“It didn't matter in the end how old they had been, or that they were girls, but only that we had loved them, and that they hadn't heard us calling, still do not hear us, up here in the tree house with our thinning hair and soft bellies, calling them out of those rooms where they went to be alone for all time, alone in suicide, which is deeper than death, and where we will never find the pieces to put them back together. ”
roger ebert's review of the virgin suicides talks about the boys' obsession with the Lisbon girls almost as being another character in the movie.
it's a constant, not only during the movie, but in every day life how easy it is to form an image of somebody else in your head. it's definitely easier to form this image and live in the comfort of it instead of going out and chasing the reality that's facing you, but is it woth it?

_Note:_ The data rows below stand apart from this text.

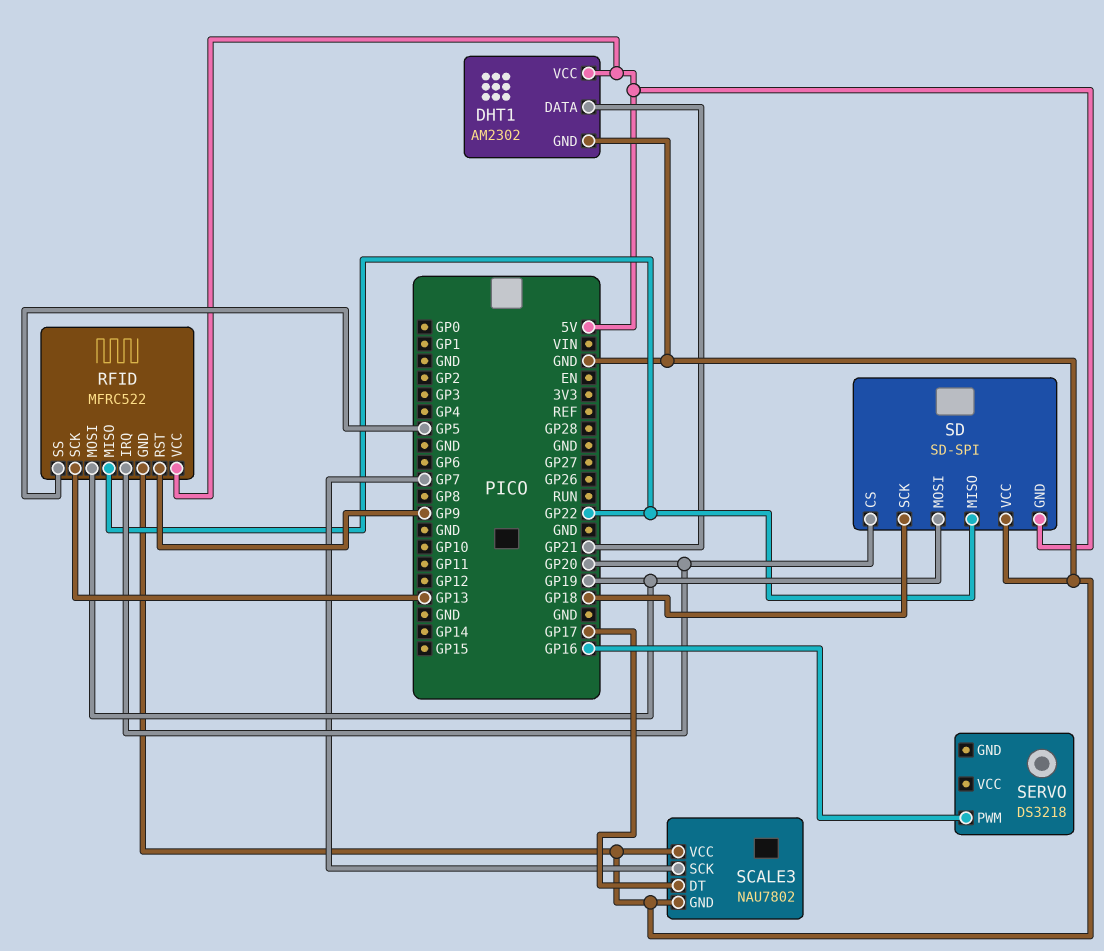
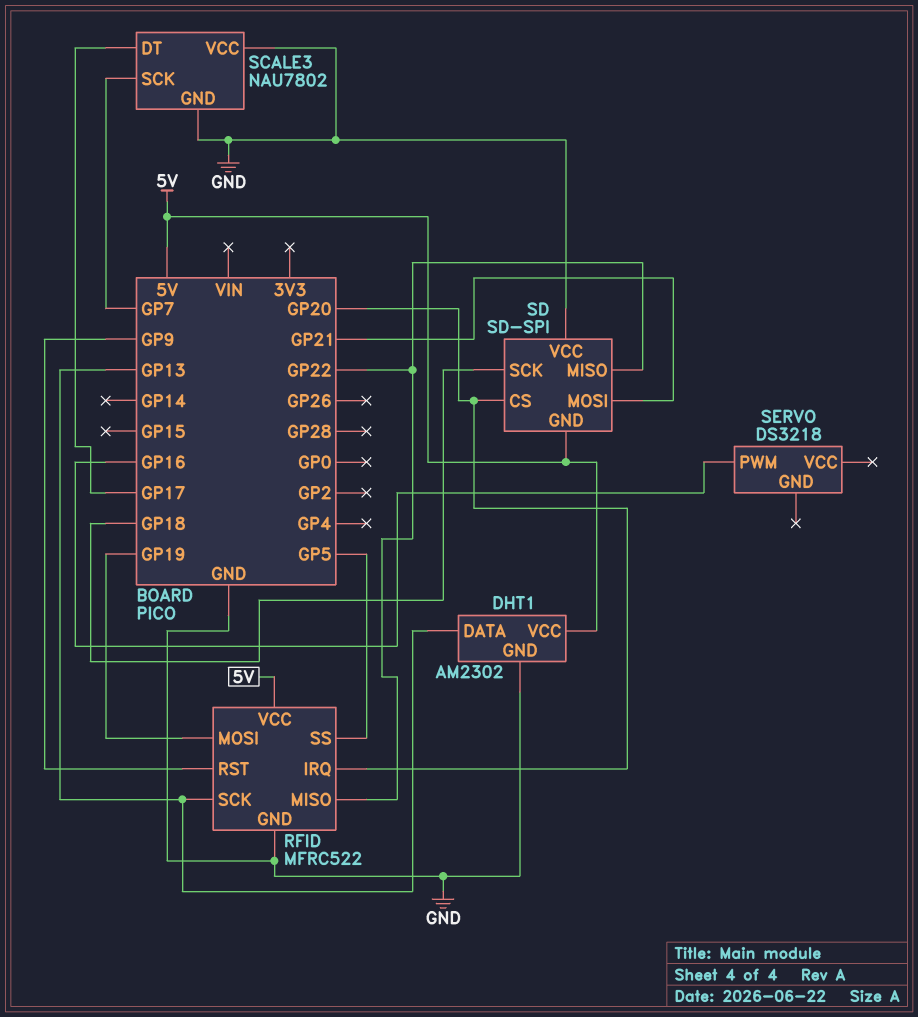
DHT1 pin DATA: GP21 -> GP13
SD pin MOSI: GP19 -> GP21

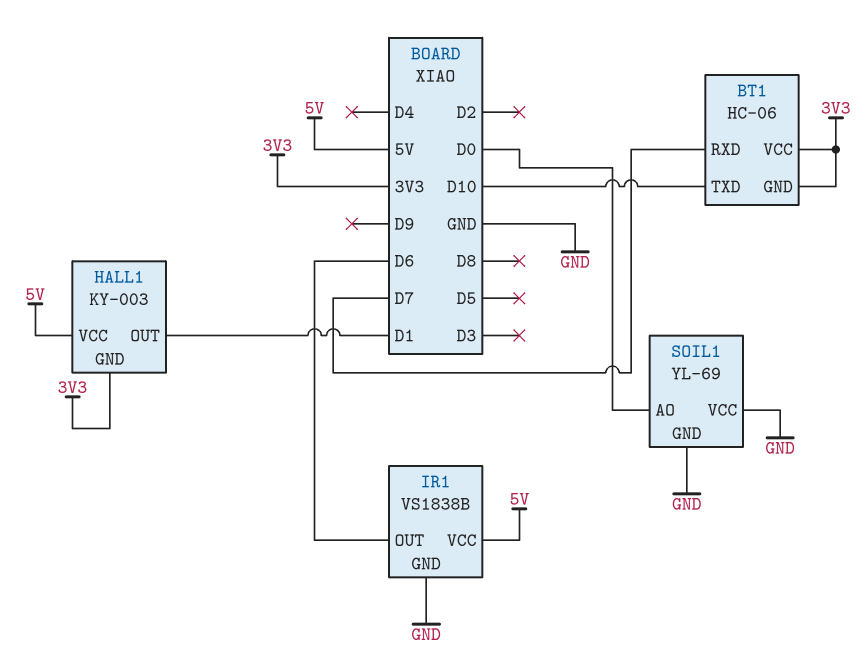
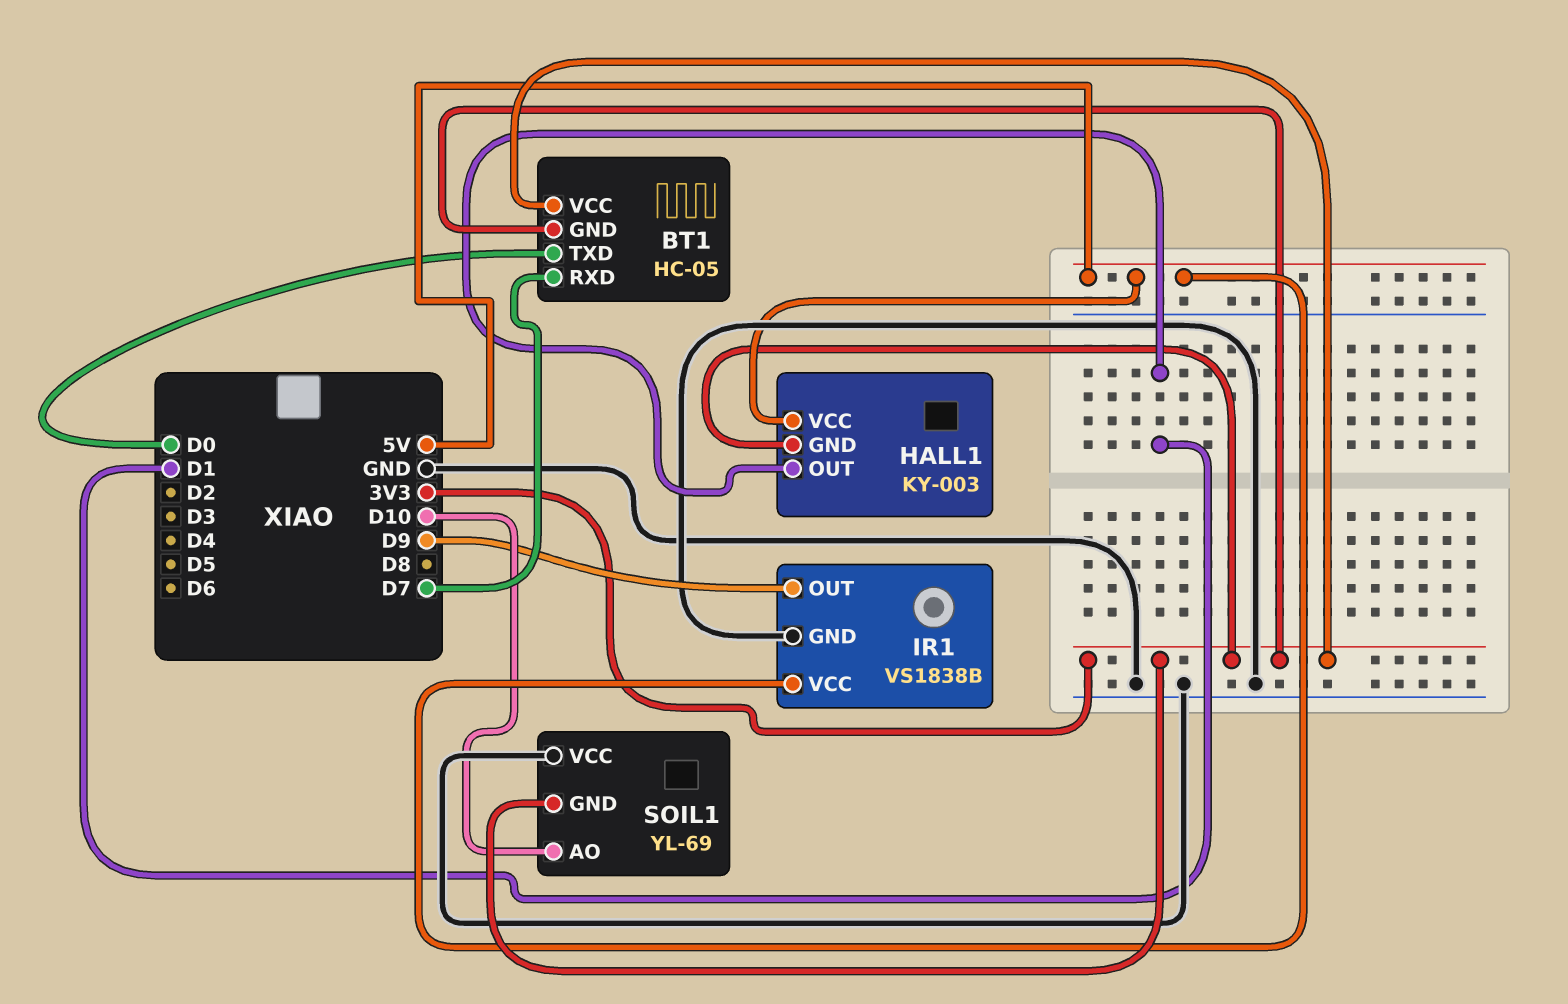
BT1: HC-06 -> HC-05
BT1 pin TXD: D10 -> D0
IR1 pin OUT: D6 -> D9
SOIL1 pin AO: D0 -> D10
SOIL1 pin GND: GND -> 3V3

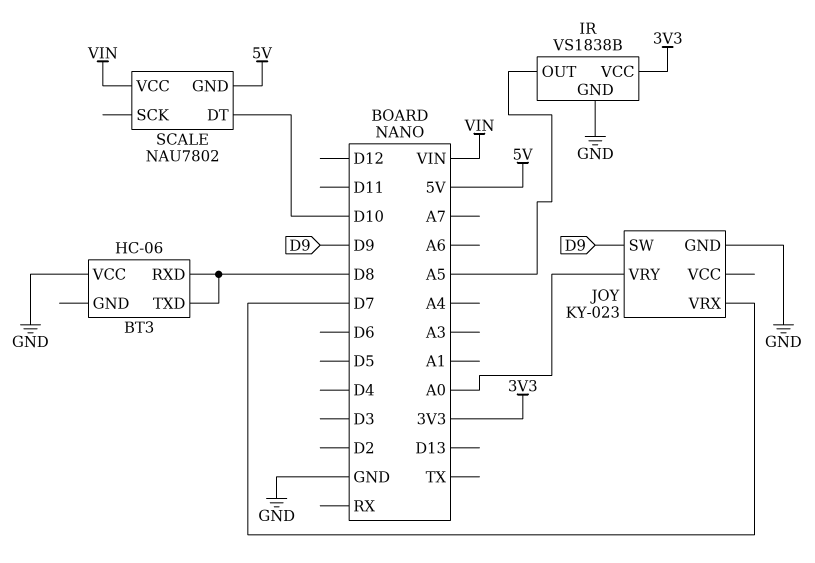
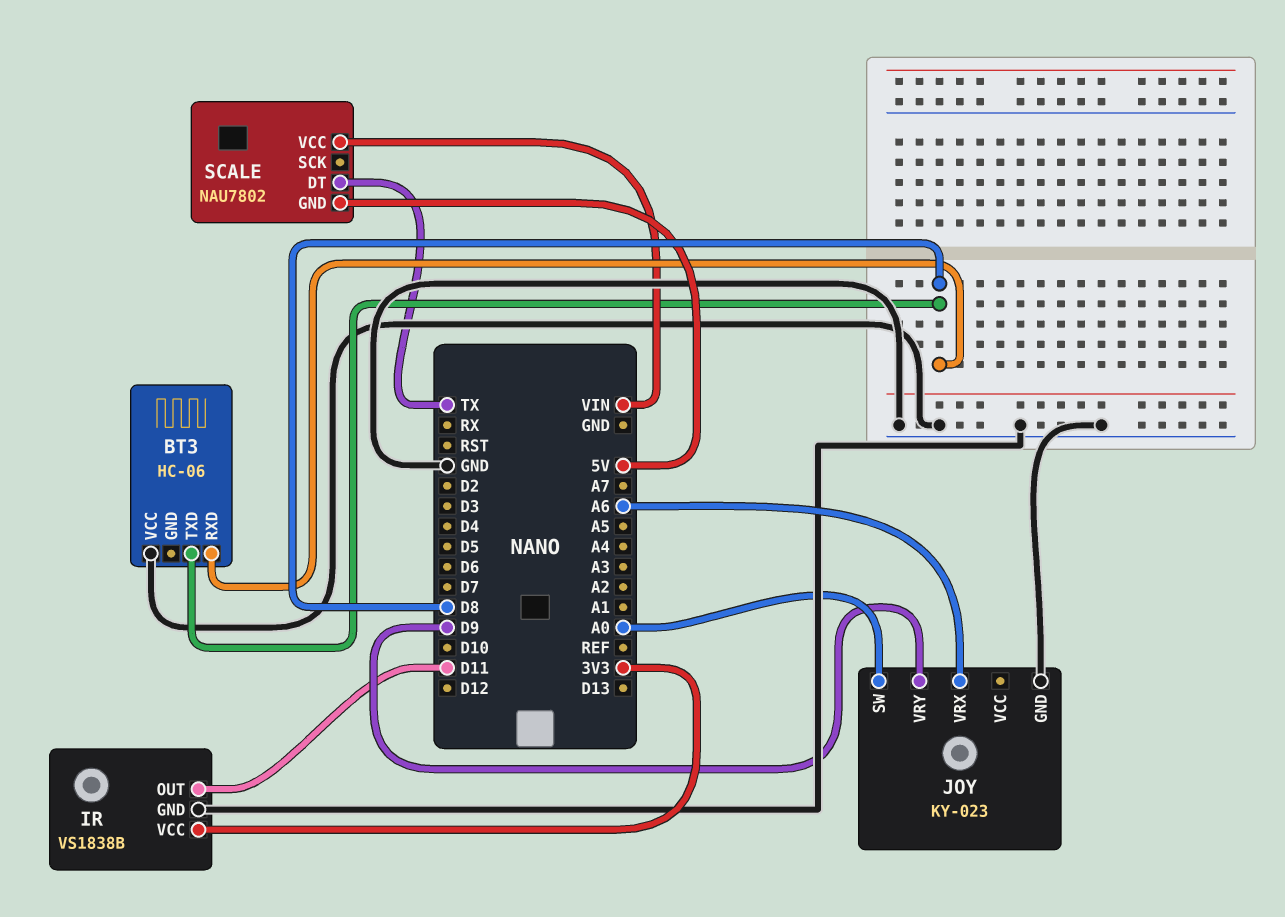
IR pin OUT: A5 -> D11
JOY pin SW: D9 -> A0
JOY pin VRX: D7 -> A6
JOY pin VRY: A0 -> D9
SCALE pin DT: D10 -> TX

Sidewalk Psychiatry, Candy Chang
En el libro está muy presiento ese sentimiento del que hablaba Ebert, incluso más que en la película donde se acerca más a las chicas, en el libro te da la sensación de que todo lo que conocemos de ellas es a través de los ojos de los chicos, la imagen que ellos tienen de ellas. Es positivo por una parte porque es como lo que nos muestra el cine muchas veces, el meterte en la vida de alguien que no conoces, y conocer solamente una pequeña parte de su vida, durante un determinado período de tiempo. Las imágenes de la "sidewalk psychiatry" que has puesto me han encantado.